EXERCISE DESCRIPTION →
In the entries below, find the lines that contain the word "Leading" and copy them.

SUPPLIED INFORMATION →

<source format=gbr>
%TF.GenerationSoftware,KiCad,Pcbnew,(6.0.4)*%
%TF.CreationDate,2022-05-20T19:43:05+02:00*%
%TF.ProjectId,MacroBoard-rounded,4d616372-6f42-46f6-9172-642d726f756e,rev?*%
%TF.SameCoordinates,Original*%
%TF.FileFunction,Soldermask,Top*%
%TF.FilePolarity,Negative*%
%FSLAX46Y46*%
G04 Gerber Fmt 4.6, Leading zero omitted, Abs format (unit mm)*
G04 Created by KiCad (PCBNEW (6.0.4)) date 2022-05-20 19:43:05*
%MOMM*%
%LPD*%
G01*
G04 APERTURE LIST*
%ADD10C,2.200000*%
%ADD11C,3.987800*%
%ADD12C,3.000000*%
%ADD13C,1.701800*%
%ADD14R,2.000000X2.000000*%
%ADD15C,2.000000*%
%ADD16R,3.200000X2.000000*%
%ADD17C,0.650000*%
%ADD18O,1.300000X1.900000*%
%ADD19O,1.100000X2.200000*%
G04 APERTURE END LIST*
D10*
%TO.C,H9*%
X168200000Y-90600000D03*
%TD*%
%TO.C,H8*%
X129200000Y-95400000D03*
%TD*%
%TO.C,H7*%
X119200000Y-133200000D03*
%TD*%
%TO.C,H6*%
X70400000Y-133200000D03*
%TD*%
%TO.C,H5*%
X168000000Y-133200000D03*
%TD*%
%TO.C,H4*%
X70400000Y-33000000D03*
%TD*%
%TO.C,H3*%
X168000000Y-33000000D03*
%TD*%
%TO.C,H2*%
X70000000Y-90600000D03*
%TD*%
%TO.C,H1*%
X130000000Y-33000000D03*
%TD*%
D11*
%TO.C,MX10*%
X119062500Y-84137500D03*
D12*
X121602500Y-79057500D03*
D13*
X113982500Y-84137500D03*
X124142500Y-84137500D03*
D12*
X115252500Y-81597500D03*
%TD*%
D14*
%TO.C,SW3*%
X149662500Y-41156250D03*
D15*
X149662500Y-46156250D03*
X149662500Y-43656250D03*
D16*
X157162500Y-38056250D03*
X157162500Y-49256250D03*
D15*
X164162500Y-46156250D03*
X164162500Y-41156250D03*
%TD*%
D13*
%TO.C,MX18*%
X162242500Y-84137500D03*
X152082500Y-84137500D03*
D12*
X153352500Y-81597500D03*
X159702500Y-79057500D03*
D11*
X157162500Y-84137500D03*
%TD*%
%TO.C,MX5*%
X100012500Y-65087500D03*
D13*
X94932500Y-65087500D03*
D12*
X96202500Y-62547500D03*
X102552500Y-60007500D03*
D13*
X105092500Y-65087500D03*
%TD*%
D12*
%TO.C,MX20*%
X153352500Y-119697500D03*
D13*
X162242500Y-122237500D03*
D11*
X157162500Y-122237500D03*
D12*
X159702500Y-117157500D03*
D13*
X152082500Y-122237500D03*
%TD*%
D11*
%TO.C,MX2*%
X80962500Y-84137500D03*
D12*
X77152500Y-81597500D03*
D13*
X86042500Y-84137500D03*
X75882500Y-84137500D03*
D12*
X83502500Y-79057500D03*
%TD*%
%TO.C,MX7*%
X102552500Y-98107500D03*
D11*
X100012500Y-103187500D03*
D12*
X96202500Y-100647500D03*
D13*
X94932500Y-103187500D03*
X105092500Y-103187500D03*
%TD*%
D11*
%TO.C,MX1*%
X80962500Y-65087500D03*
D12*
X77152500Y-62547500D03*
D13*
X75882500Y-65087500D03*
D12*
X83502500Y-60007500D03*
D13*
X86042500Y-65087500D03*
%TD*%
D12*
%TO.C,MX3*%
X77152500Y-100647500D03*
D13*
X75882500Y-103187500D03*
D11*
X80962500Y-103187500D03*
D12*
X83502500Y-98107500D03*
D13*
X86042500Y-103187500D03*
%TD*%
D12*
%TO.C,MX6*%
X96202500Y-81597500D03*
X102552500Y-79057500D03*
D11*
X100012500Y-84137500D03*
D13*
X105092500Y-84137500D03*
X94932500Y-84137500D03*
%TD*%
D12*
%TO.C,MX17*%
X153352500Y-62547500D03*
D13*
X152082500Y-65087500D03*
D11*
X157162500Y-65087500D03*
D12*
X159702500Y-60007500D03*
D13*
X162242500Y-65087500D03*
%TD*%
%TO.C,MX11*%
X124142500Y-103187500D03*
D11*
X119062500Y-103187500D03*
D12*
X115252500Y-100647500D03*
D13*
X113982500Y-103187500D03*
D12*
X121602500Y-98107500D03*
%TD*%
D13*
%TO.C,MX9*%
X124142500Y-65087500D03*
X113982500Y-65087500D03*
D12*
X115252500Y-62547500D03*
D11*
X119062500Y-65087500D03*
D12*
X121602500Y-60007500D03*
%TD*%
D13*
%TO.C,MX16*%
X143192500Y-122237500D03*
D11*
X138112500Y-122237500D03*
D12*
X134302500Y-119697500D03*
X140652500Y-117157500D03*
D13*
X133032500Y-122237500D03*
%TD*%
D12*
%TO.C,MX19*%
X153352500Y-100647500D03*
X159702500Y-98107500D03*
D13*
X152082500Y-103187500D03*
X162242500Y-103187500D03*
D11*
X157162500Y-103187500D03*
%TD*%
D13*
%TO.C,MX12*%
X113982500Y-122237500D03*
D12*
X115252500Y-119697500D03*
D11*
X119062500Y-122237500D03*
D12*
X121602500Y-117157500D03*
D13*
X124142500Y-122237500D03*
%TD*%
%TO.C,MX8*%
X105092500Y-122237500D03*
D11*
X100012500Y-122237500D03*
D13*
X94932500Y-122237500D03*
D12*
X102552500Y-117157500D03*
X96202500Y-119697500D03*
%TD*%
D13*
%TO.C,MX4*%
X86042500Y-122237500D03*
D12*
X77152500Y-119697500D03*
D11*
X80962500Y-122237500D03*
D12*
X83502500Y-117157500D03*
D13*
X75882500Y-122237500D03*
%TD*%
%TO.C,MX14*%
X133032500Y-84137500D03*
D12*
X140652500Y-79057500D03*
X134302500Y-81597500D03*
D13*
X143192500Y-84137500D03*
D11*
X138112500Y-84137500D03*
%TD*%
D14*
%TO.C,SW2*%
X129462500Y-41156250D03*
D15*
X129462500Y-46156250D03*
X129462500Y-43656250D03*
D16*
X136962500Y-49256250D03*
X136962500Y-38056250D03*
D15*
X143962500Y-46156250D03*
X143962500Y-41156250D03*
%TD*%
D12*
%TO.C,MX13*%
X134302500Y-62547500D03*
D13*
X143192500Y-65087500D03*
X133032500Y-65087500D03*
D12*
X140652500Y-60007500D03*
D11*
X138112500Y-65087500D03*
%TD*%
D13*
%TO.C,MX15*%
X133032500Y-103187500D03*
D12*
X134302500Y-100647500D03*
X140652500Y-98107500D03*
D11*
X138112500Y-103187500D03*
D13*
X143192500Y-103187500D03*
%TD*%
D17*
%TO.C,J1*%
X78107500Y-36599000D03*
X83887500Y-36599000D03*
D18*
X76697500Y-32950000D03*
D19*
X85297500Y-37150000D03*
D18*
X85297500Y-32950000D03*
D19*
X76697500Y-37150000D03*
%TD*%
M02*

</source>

==

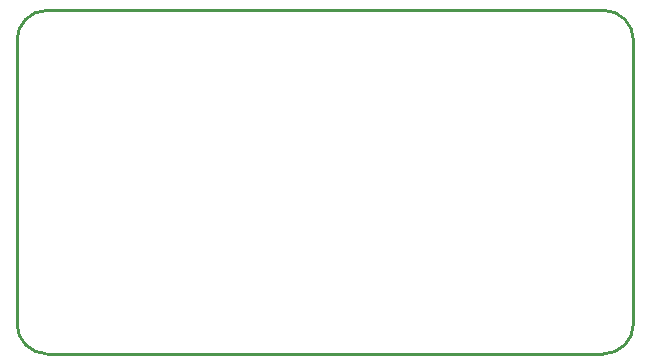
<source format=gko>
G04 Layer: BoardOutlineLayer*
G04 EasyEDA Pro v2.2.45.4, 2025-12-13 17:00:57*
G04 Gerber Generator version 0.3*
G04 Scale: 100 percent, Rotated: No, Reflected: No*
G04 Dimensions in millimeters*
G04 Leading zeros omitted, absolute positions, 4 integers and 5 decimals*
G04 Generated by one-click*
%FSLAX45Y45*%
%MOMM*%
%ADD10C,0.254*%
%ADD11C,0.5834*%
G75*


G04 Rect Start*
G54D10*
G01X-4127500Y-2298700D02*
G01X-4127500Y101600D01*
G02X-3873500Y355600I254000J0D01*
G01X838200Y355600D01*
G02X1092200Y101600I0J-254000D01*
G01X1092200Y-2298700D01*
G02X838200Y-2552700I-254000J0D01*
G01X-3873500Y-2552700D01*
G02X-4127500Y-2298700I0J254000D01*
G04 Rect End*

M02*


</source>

EXERCISE RESULT →
G04 Gerber Fmt 4.6, Leading zero omitted, Abs format (unit mm)*
G04 Leading zeros omitted, absolute positions, 4 integers and 5 decimals*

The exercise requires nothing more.